■ **INSTRUCTIONS TO FOLLOW**
Return each entry below exactly. Skip the images.

[Opening ENTRIES SUPPLIED section]

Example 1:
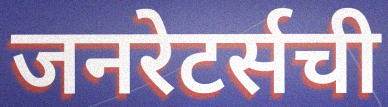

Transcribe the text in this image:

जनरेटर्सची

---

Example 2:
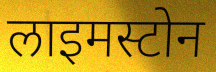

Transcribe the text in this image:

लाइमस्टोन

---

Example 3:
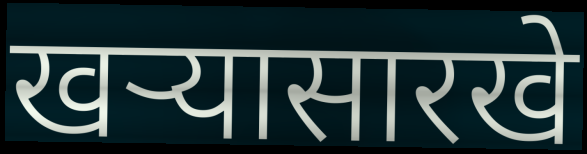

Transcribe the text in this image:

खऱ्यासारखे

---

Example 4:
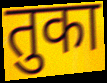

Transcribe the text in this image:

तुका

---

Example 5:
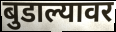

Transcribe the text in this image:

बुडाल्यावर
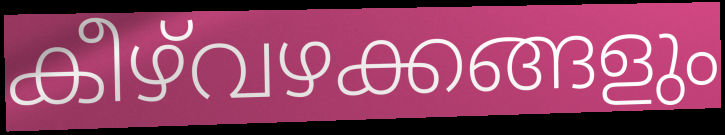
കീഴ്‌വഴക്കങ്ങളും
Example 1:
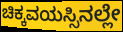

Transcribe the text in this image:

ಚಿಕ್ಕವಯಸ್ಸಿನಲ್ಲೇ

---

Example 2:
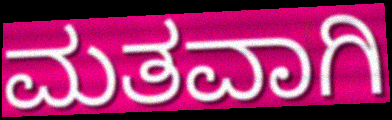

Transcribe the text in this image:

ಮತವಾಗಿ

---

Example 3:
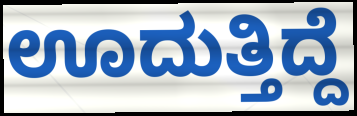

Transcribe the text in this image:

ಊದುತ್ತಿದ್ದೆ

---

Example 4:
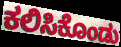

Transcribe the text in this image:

[Closing ENTRIES SUPPLIED section]

■ **EXERCISE RESPONSE**
Example 1:

Transcribe the text in this image:

जनरेटर्सची

---

Example 2:

Transcribe the text in this image:

लाइमस्टोन

---

Example 3:

Transcribe the text in this image:

खऱ्यासारखे

---

Example 4:

Transcribe the text in this image:

तुका

---

Example 5:

Transcribe the text in this image:

बुडाल्यावर
കീഴ്‌വഴക്കങ്ങളും
Example 1:

Transcribe the text in this image:

ಚಿಕ್ಕವಯಸ್ಸಿನಲ್ಲೇ

---

Example 2:

Transcribe the text in this image:

ಮತವಾಗಿ

---

Example 3:

Transcribe the text in this image:

ಊದುತ್ತಿದ್ದೆ

---

Example 4:

Transcribe the text in this image:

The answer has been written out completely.